*TEXTO FORNECIDO*:
_ _ _ _ _ _ _

7. Otimize o todo (See the Whole/ Optimize the Whole): Otimizar o todo
é olhar para toda organização quando uma decisão de negócio for tomada. Essas
decisões abrangem sistemas que serão desenvolvidos e/ou atualizados. Um exemplo
real de um estudo de caso aconteceu na Fujitsu, que recebia muitas ligações da BMI
em seu help desk, para manutenção e suporte às suas impressoras. Após um estudo
interno foi descoberto que grande parte das ligações eram relacionadas a
impressoras de modelos antigos e convenceram a BMI a trocar para novos modelos
de impressoras. Após as novas impressoras serem colocadas em uso, o número de
ligações caiu em 40%, seria um caso de sucesso se a Fujitsu tivesse se atentado
ao fato de que a sua receita também era composta
pela quantidade de ligações recebidas em
seu help desk; Com a queda de ligações a receita foi igualmente reduzida. Esse fato está relacionado
ao mito de otimizar pela decomposição, onde os departamentos trabalham de
maneira completamente independente, essa prática tende a tomada decisões como
essa feita na Fujitsu, onde o lucro da área de vendas aumentou mas o rendimento
que deixou de entrar pelo help desk teve impacto significativo na receita de
toda compania.

_ _ _ _ _ _ _

*INFORMAÇÕES FORNECIDAS*:
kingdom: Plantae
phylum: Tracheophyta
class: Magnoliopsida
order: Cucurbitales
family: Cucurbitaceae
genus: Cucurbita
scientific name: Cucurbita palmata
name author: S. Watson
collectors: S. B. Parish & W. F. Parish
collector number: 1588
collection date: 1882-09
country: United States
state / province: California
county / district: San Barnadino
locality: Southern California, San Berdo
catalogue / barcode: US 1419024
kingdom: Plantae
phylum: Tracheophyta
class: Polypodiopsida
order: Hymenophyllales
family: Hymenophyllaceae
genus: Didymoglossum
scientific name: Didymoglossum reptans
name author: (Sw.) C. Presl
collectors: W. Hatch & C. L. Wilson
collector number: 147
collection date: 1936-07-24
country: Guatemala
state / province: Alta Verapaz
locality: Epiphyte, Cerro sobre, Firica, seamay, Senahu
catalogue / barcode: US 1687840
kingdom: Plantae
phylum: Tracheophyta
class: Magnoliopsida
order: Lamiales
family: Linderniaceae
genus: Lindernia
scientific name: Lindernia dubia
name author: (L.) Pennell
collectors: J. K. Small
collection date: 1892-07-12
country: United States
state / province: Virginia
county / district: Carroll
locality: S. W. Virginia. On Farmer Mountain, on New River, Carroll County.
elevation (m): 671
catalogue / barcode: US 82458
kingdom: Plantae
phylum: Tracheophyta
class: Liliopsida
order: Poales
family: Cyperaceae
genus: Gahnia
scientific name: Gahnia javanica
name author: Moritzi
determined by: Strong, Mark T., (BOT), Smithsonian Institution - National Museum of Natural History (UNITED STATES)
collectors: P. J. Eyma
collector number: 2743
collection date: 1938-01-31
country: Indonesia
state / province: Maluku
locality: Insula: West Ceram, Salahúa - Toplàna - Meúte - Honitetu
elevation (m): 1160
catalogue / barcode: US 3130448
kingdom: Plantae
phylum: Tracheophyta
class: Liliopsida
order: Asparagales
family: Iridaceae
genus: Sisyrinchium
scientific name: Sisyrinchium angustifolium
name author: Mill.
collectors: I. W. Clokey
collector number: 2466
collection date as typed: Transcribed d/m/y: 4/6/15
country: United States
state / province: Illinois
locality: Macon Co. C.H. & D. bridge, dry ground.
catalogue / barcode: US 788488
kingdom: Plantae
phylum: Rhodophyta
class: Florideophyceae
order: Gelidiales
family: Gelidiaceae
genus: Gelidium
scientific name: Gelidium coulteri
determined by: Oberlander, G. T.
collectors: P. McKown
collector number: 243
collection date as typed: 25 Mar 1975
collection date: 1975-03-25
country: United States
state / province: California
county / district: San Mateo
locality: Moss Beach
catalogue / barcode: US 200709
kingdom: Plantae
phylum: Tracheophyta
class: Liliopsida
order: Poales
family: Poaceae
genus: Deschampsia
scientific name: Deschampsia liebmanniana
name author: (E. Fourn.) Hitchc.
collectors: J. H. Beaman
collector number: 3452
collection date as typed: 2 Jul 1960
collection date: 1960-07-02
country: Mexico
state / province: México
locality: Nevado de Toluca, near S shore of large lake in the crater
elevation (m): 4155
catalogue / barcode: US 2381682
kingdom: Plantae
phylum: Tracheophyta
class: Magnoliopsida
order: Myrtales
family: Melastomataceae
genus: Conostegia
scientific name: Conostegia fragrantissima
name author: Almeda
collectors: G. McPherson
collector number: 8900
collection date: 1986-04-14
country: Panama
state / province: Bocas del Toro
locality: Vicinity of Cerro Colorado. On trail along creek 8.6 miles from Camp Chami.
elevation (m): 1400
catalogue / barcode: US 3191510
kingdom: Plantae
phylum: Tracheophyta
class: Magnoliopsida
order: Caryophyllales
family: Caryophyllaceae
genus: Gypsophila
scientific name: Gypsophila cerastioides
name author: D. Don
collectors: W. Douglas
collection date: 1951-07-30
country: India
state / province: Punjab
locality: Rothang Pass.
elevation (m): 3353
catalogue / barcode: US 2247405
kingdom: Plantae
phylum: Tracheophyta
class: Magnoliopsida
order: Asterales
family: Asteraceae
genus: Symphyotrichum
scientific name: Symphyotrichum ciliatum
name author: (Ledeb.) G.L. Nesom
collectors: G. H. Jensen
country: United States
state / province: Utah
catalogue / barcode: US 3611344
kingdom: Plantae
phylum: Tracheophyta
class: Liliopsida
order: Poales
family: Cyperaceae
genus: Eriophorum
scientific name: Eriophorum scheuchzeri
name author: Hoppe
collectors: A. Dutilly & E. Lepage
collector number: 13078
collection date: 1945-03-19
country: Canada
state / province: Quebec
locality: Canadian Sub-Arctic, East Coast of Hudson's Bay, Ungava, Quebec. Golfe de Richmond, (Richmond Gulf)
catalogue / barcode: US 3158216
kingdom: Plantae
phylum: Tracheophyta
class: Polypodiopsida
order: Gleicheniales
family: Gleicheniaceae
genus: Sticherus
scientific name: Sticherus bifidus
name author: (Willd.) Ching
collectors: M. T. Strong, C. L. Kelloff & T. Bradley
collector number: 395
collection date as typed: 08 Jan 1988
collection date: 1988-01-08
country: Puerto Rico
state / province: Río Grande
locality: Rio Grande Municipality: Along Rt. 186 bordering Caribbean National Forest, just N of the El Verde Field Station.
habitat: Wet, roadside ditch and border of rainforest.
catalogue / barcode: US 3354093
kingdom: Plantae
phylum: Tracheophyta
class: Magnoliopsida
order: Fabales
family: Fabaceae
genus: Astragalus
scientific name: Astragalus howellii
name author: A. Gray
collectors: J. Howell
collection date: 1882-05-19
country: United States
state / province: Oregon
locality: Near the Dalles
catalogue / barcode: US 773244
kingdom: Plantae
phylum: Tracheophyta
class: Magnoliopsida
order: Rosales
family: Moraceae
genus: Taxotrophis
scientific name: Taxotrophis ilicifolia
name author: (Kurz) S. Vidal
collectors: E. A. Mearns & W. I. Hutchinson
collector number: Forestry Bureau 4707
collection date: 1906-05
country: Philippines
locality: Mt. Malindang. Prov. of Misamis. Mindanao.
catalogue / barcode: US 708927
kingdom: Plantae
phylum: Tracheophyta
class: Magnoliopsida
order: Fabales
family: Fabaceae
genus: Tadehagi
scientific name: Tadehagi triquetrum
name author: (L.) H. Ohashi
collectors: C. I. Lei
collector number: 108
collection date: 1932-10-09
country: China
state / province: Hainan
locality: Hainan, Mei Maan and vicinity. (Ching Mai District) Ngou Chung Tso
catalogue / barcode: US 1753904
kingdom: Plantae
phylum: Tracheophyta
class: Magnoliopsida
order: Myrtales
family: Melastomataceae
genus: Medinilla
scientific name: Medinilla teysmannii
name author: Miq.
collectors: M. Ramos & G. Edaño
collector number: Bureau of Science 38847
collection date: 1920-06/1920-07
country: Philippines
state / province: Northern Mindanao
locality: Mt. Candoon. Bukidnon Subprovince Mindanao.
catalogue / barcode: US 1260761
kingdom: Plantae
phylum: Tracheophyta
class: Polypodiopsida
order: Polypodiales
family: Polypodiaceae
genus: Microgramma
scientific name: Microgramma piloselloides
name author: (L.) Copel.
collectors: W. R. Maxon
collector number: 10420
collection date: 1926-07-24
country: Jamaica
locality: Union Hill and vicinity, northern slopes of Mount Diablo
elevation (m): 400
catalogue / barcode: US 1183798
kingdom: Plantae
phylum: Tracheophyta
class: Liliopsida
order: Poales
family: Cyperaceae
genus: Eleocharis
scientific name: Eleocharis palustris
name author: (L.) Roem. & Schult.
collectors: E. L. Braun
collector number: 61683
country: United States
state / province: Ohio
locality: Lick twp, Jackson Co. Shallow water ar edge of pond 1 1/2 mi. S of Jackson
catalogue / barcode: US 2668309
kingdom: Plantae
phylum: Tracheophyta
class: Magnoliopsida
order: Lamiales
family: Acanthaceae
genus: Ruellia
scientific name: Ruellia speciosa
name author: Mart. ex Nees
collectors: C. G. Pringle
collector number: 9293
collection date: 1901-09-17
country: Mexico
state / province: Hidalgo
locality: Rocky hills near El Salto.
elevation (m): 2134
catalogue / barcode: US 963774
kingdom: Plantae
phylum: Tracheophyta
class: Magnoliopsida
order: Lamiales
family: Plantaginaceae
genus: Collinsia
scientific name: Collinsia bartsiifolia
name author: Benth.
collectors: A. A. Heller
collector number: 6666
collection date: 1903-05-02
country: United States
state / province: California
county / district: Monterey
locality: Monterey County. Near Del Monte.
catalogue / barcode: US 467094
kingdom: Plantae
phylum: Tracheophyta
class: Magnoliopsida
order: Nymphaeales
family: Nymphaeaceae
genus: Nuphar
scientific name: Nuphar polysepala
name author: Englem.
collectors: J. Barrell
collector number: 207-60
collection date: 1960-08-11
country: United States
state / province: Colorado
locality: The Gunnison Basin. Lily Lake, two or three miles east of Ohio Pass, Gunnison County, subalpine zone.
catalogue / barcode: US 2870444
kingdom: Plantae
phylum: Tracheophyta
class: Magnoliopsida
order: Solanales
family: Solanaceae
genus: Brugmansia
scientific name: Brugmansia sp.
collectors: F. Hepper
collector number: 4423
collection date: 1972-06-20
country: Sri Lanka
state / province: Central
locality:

_ _ _ _ _ _ _

*TAREFA BREVE*: Retome o texto sobre o princípio de otimizar o todo e prossiga com ele a partir da última frase apresentada.

*A RESPOSTA*:
Do meu ponto de vista, o maior problema que vem acontecendo hoje em dia
é que muitas pessoas confundem os conceitos de ágil com o seu real significado. Já ouvi empresas falando que
aplicam “técnicas ágeis” com paradgmias antigos e outras com bastante desleixo em
relação a padrões e normas de qualidade. Como afirmado pelos autores, mas que
ao meu ver se aplica todas as metodologias ágeis, “Lean Software Development is very
disciplined. It’s just that you
look at discipline a bit differently.” O Desenvolvimento de software lean (ágil) é sim
bastante disciplinado, mas é apenas uma forma um pouco diferente de disciplina.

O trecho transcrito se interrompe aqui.